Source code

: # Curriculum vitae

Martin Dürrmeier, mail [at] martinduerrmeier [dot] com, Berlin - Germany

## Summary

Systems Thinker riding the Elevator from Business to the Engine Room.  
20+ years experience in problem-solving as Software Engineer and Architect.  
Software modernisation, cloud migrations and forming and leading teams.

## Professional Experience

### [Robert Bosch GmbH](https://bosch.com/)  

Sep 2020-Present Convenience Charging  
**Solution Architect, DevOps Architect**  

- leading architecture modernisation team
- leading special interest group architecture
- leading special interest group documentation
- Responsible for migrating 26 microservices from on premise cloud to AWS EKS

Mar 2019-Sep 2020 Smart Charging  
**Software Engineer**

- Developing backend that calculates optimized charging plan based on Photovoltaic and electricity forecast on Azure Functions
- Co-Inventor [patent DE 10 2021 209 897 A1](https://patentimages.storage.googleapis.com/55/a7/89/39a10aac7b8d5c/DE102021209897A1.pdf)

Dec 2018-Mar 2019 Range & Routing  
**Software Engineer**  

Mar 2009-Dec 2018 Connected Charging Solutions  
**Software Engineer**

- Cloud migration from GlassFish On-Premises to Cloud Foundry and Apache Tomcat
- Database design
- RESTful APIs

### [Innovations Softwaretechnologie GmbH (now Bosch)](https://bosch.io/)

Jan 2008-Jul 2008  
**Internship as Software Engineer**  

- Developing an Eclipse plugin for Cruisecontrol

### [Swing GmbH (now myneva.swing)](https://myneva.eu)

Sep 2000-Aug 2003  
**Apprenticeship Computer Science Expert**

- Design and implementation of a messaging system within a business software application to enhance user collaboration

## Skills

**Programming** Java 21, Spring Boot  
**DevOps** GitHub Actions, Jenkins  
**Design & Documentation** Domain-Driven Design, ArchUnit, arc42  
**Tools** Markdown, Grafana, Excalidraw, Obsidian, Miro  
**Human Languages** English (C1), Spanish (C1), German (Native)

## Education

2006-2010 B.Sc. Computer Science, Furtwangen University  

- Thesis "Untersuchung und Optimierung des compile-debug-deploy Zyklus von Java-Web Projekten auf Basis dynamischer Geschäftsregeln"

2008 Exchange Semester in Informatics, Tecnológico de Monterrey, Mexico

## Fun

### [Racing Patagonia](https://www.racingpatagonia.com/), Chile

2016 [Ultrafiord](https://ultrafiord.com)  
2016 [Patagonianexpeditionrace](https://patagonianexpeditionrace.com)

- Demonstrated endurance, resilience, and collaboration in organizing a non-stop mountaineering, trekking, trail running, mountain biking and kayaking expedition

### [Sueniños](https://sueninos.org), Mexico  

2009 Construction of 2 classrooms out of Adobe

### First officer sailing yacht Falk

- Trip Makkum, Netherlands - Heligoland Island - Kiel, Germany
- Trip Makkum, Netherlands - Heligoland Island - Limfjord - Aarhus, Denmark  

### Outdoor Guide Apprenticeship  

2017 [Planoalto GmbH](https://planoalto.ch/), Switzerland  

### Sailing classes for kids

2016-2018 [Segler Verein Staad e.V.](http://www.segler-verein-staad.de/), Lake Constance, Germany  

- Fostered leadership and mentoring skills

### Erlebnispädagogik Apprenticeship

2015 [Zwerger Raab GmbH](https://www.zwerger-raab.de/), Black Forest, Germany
---
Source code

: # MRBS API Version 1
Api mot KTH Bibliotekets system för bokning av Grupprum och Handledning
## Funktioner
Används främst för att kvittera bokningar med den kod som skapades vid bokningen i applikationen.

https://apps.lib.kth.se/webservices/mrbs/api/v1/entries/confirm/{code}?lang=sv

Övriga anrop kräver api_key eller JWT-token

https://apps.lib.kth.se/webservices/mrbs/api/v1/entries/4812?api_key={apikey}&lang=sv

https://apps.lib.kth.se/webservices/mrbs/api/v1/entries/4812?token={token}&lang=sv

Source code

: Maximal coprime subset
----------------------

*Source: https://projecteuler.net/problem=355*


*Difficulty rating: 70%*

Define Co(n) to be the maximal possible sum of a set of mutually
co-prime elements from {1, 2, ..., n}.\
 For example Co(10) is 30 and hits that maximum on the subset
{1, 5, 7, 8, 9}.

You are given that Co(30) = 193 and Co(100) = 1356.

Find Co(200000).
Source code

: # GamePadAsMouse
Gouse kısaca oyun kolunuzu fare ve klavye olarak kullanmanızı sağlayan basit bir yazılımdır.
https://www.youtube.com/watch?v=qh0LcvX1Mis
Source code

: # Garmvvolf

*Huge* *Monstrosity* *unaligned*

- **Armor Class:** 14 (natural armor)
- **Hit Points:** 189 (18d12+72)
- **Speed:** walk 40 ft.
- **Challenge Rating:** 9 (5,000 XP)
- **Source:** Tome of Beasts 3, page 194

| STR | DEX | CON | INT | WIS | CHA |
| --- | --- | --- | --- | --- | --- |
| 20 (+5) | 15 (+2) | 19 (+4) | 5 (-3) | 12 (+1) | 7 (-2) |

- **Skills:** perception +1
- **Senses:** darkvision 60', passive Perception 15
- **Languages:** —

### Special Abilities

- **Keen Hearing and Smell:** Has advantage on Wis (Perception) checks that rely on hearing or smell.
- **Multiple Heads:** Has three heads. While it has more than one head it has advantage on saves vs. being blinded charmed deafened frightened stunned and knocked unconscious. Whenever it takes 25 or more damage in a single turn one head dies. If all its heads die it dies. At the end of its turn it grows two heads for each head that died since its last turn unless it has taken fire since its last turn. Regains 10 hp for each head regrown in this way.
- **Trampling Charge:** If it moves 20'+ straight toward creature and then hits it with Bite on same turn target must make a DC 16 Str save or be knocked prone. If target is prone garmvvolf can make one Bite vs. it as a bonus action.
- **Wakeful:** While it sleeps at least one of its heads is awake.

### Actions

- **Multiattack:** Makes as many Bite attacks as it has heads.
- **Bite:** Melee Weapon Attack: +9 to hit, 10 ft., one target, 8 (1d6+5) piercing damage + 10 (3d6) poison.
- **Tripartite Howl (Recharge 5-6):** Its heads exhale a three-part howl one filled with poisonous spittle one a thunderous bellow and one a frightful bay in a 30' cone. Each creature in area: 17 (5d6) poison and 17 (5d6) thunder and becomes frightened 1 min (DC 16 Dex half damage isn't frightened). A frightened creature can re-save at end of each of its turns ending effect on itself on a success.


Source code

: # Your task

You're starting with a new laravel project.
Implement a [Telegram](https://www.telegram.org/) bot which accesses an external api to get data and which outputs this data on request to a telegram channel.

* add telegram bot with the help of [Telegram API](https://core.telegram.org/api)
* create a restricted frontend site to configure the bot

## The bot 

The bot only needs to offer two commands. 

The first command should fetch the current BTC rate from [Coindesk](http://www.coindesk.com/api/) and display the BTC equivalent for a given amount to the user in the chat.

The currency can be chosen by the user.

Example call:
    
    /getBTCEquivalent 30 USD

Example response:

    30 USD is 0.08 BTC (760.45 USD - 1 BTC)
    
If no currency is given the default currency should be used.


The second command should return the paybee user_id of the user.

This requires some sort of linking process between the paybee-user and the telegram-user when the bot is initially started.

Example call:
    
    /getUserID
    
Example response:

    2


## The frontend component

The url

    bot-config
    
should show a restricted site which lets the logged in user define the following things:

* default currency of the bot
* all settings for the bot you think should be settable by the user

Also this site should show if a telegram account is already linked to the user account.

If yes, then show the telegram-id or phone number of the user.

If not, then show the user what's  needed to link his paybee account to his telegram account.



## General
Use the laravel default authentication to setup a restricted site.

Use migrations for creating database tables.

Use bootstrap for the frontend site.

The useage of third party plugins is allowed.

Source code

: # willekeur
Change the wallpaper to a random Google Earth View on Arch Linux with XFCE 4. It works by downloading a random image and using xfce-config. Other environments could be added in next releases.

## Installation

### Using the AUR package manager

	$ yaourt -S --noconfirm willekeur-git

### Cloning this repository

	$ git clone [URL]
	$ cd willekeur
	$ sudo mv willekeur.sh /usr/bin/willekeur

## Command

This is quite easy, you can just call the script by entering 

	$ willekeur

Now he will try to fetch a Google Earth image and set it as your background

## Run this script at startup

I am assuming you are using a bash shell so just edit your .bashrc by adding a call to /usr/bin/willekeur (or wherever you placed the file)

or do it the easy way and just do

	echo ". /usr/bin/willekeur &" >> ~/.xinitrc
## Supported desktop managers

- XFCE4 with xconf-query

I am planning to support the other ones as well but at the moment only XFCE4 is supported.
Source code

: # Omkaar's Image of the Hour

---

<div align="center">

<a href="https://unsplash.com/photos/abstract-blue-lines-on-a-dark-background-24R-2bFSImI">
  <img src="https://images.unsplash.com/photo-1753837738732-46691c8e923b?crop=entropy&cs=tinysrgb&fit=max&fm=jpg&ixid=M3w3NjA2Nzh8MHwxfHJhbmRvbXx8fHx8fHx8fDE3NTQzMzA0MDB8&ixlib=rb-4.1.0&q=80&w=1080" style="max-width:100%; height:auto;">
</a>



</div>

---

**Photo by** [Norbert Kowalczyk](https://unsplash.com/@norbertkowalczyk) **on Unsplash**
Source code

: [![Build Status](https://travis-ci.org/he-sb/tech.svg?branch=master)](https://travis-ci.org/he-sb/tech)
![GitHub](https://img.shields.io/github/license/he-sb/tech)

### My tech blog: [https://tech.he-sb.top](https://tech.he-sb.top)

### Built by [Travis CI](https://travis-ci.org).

• [Exercise goal]:
In the records above, reproduce verbatim every line from the one containing "### [Racing Patagonia](https://www.racingpatagonia.com/), Chile" to the one containing "2015 [Zwerger Raab", both of those lines included.

• [Problem solution]:
### [Racing Patagonia](https://www.racingpatagonia.com/), Chile

2016 [Ultrafiord](https://ultrafiord.com)  
2016 [Patagonianexpeditionrace](https://patagonianexpeditionrace.com)

- Demonstrated endurance, resilience, and collaboration in organizing a non-stop mountaineering, trekking, trail running, mountain biking and kayaking expedition

### [Sueniños](https://sueninos.org), Mexico  

2009 Construction of 2 classrooms out of Adobe

### First officer sailing yacht Falk

- Trip Makkum, Netherlands - Heligoland Island - Kiel, Germany
- Trip Makkum, Netherlands - Heligoland Island - Limfjord - Aarhus, Denmark  

### Outdoor Guide Apprenticeship  

2017 [Planoalto GmbH](https://planoalto.ch/), Switzerland  

### Sailing classes for kids

2016-2018 [Segler Verein Staad e.V.](http://www.segler-verein-staad.de/), Lake Constance, Germany  

- Fostered leadership and mentoring skills

### Erlebnispädagogik Apprenticeship

2015 [Zwerger Raab GmbH](https://www.zwerger-raab.de/), Black Forest, Germany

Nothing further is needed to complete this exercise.